Capítulo 43
Rio de Eider, _there_ no Schleswig Ocidental costeiam, levou o rio e
canal por para Kiel no Báltico, e de lá fez outro
passagem no norte para Flensburg. Eu estava lá uma semana, e então você veio,
e aqui nós estamos. E agora viremos dentro. Nós teremos uma vela boa
para-amanhã!' Ele terminou com vivacidade bastante forçada, e vivamente rolou
para cima o quadro. A relutância que ele tinha mostrado do primeiro em falar
sobre o cruzeiro dele tinha sido para um espaço limitado esquecido em seu
entusiasmo sobre uma porção disto, mas tinha devolvido notadamente nisto
conclusão calva. Eu sentia seguramente que havia mais nisto que mero
disinclination para girar estames náuticos dentro o 'o coríntio forte'
nomeie que pode ser tão ofensivo em iatistas amadores; e eu pensei
Eu adivinhei a explicação. A viagem dele sem ajuda para o Báltico
das Ilhas frisãs tinha sido um empreendimento precipitado, com
incidentes perigosos que, em lugar de fazer claro de, ele não vai
se refira para nada.
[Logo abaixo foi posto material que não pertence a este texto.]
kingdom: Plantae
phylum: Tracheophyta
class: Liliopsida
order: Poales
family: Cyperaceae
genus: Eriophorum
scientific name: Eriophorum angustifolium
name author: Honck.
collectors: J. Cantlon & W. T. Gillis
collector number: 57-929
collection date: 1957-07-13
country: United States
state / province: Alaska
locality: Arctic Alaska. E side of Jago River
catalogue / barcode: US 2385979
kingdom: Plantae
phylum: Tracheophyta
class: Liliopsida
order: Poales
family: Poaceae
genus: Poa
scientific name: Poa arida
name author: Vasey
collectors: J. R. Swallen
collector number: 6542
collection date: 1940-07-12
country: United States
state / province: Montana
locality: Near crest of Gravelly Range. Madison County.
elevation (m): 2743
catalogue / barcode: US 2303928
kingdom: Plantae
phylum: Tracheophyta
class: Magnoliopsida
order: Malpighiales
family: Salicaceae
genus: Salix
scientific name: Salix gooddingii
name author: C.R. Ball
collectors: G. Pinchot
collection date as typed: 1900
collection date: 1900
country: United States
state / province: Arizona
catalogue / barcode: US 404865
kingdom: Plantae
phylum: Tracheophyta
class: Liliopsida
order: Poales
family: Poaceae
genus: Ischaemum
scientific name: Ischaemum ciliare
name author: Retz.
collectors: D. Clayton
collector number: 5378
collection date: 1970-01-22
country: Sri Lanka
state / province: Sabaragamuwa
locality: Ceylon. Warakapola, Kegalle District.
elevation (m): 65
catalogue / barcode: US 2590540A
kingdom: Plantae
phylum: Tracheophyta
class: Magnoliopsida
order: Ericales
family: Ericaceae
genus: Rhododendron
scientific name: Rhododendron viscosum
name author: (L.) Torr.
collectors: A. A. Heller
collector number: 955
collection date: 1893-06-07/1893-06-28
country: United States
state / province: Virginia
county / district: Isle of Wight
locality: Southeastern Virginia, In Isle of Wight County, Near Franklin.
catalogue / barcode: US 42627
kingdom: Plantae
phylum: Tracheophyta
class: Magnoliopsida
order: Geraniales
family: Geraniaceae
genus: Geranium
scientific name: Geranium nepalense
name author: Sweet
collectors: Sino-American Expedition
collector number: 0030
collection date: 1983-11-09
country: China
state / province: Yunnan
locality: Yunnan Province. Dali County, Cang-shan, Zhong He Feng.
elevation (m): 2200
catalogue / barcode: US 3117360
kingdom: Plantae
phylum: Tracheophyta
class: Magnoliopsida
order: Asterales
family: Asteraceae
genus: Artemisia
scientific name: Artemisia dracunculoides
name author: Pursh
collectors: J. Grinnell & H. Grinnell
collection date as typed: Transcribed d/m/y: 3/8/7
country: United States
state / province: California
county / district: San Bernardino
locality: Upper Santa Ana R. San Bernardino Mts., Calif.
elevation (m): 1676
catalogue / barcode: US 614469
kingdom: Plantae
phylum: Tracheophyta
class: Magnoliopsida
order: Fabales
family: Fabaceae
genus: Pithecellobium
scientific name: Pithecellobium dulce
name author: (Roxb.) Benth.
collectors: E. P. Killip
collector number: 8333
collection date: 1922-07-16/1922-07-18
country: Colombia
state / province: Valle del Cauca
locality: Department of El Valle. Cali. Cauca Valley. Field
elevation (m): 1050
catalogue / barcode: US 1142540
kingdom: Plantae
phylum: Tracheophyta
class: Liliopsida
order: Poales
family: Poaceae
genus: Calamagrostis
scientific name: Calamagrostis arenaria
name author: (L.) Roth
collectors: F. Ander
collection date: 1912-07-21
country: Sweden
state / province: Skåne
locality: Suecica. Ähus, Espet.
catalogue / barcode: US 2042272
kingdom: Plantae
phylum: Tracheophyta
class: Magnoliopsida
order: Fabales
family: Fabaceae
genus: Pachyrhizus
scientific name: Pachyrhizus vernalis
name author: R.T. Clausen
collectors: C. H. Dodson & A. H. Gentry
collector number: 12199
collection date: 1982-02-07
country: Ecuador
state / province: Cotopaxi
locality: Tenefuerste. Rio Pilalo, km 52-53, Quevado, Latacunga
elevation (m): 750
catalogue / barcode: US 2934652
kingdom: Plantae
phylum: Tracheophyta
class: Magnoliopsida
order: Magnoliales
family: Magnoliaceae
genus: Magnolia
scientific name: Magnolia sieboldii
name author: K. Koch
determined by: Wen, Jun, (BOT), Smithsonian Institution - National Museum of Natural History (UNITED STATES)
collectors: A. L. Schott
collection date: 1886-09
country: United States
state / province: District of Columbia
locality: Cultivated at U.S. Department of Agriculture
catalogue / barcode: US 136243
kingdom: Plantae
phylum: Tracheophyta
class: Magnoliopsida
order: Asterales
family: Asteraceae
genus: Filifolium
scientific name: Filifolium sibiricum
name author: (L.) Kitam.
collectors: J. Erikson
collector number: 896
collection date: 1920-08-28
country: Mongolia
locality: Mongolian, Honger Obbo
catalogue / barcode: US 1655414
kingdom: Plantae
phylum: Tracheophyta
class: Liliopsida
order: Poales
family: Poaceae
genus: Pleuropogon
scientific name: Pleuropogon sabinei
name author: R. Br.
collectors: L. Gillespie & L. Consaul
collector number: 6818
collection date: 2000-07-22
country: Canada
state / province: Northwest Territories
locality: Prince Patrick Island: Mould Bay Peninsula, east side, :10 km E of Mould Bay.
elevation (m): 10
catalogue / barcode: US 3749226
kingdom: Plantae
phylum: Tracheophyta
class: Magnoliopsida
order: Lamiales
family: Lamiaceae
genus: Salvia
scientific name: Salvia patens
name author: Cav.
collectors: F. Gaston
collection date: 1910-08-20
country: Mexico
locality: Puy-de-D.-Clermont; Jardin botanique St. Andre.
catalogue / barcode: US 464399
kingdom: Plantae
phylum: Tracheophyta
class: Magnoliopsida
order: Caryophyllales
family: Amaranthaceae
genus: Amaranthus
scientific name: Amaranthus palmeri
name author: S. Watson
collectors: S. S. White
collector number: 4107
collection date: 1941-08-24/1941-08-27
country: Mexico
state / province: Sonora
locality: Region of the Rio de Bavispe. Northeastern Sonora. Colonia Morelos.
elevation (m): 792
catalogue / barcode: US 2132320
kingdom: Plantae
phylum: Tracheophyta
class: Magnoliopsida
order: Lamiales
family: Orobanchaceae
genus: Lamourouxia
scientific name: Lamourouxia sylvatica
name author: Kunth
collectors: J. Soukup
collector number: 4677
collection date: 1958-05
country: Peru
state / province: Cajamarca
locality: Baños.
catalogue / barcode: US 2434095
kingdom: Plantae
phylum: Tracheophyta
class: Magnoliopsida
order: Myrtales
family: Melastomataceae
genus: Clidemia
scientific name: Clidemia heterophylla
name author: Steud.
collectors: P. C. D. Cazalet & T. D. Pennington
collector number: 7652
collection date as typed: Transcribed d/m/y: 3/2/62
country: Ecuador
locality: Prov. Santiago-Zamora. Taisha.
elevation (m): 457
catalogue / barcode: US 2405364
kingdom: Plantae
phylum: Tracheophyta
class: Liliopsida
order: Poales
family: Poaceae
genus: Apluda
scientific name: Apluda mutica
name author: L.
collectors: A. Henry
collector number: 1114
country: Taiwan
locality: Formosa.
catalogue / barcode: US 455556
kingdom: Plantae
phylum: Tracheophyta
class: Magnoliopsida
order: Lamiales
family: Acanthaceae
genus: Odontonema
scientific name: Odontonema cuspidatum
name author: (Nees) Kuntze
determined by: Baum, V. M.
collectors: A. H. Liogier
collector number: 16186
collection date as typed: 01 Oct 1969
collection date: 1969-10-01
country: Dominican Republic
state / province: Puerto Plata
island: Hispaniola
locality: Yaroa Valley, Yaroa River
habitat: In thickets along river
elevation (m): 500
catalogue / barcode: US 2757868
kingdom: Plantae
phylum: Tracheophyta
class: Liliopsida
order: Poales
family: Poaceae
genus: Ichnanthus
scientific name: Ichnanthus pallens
Provavelmente ele estava envergonhado do descuido dele e
desejado ignorar isto comigo, um conhecido sem experiência não contudo
enamoured do modo do Dulcibella de vida quem cortesia e
interesse exigiu que ele devesse inspirar com confiança. Eu gostei dele
todos o melhor como eu vim a esta conclusão, mas eu fui tentado
persista um pouco.
'Eu dormi a tarde inteira', eu disse; 'e, para falar a verdade, eu
bastante medo a idéia de ir para cama, é tão enfadonho. Olhe aqui,
você apressou em cima de que última parte como um trem expresso. Aquela passagem
para o Schleswig costeie--o Rio de Eider, você disse?--era um longish
um, não era?'
'Bem, você vê o que era; aproximadamente setenta milhas, eu suponho, dirija.'
Ele falou baixo, enquanto se ajoelhando varredura no chão para cima algumas cinzas de charuto.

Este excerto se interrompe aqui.